Santa Rita de Cássia (once called Rio Preto and Ibipetuba) is a Brazilian municipality in the state of Bahia. In 2020 the town's population was estimated as 28,481 inhabitants.

History
In mid 17th century, a Portuguese couple traveled to the city of Ibipetuba, and when they left the city they forgot a Santa Rita de Cássia's image inside of the plain house where they had lodged. The new colonists, who established in that place, founded a farm called ""Ribeira do Rio Preto"", along the margins of Preto river, later on, its name was changed to Santa Rita Farm, due to the image that was found, and a chapel was built in honor to that saint.
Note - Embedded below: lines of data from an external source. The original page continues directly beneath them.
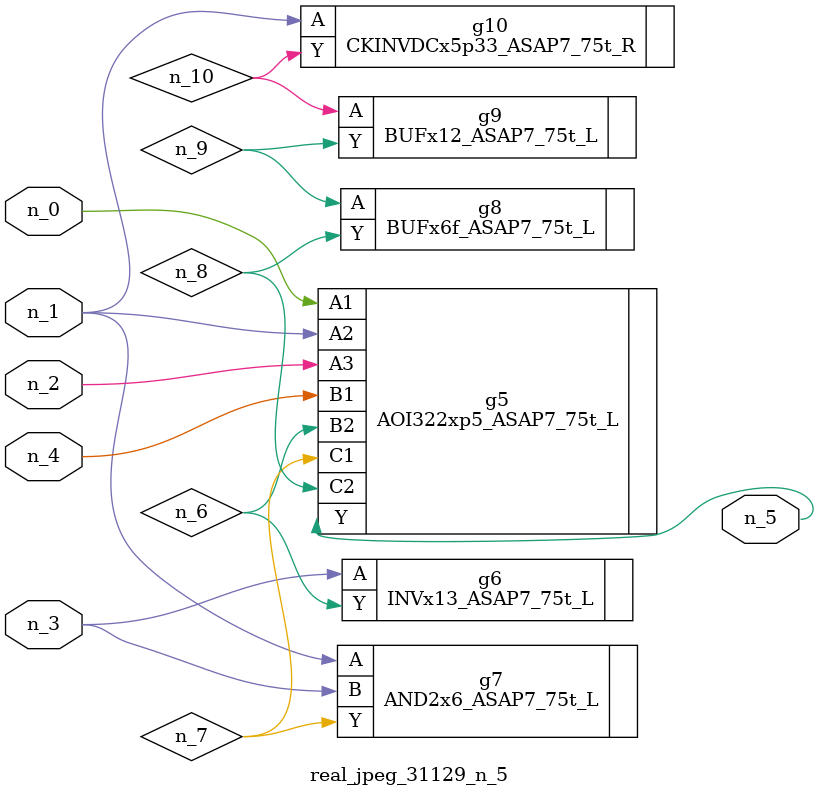
<source format=v>
module real_jpeg_31129_n_5 (n_4, n_0, n_1, n_2, n_3, n_5);

input n_4;
input n_0;
input n_1;
input n_2;
input n_3;

output n_5;

wire n_8;
wire n_6;
wire n_7;
wire n_10;
wire n_9;

AOI322xp5_ASAP7_75t_L g5 ( 
.A1(n_0),
.A2(n_1),
.A3(n_2),
.B1(n_4),
.B2(n_6),
.C1(n_7),
.C2(n_8),
.Y(n_5)
);

AND2x6_ASAP7_75t_L g7 ( 
.A(n_1),
.B(n_3),
.Y(n_7)
);

CKINVDCx5p33_ASAP7_75t_R g10 ( 
.A(n_1),
.Y(n_10)
);

INVx13_ASAP7_75t_L g6 ( 
.A(n_3),
.Y(n_6)
);

BUFx6f_ASAP7_75t_L g8 ( 
.A(n_9),
.Y(n_8)
);

BUFx12_ASAP7_75t_L g9 ( 
.A(n_10),
.Y(n_9)
);


endmodule
</source>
As the settlement grew rapidly, it became primitive village of Santa Rita do Rio Preto, attaining a Parish City Hall, with the creation of Santa Rita de Cássia's parish, in 1804. In 1931, its name was changed to Rio Preto, and later on, in 1943, Ibipetuba, that means ""sand-bank"". In 1957, its name was changed to Santa Rita de Cássia.

Economy
Agriculture (6th watermelon producer and 36th of cassava). According to JUCEB's registers, it has 24 industries, occupying the 117th place in units throughout the State of Bahia, and has 535 commercial businesses, retaining the 30th position. Its hotel park records 90 beds. The residential electricity use amounts to 78,45 kwh/hab - 122nd in ranking within the State.